• **Work task**
All of the data that follows should be retyped exactly, please, except the pictures.

• **Entries supplied**
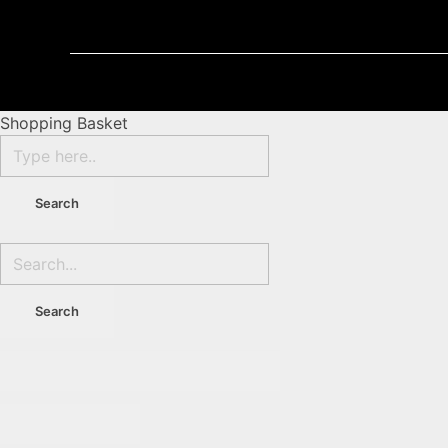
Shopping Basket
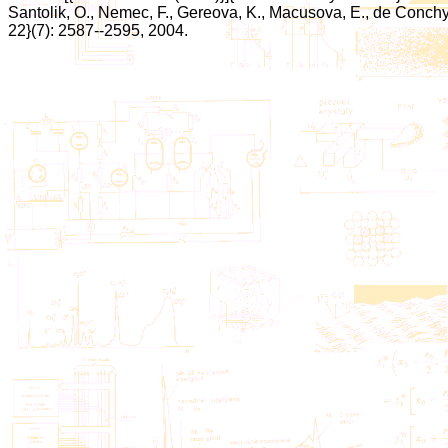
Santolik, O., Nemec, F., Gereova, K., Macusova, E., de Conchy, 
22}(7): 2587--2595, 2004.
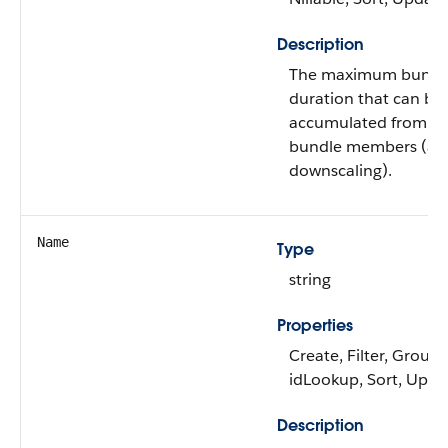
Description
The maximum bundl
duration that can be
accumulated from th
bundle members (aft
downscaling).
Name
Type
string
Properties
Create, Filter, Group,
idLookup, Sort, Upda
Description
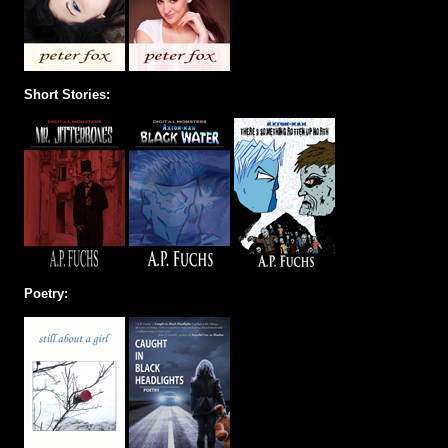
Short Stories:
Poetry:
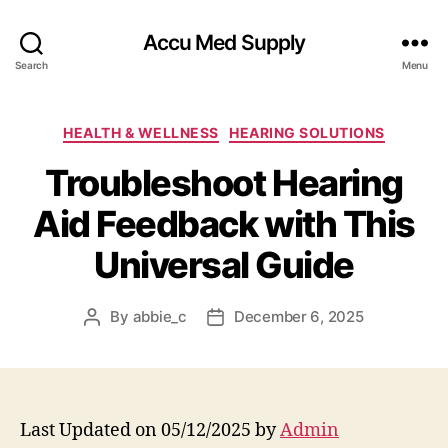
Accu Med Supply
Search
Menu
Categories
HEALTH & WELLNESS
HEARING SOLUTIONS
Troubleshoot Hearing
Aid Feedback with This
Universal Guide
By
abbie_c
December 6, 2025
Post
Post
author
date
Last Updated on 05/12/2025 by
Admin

• **Response below**
Shopping Basket
Santolik, O., Nemec, F., Gereova, K., Macusova, E., de Conchy, 
22}(7): 2587--2595, 2004.
Description
The maximum bundl
duration that can be
accumulated from th
bundle members (aft
downscaling).
Name
Type
string
Properties
Create, Filter, Group,
idLookup, Sort, Upda
Description
Short Stories:
Poetry:
Accu Med Supply
Search
Menu
Categories
HEALTH & WELLNESS
HEARING SOLUTIONS
Troubleshoot Hearing
Aid Feedback with This
Universal Guide
By
abbie_c
December 6, 2025
Post
Post
author
date
Last Updated on 05/12/2025 by
Admin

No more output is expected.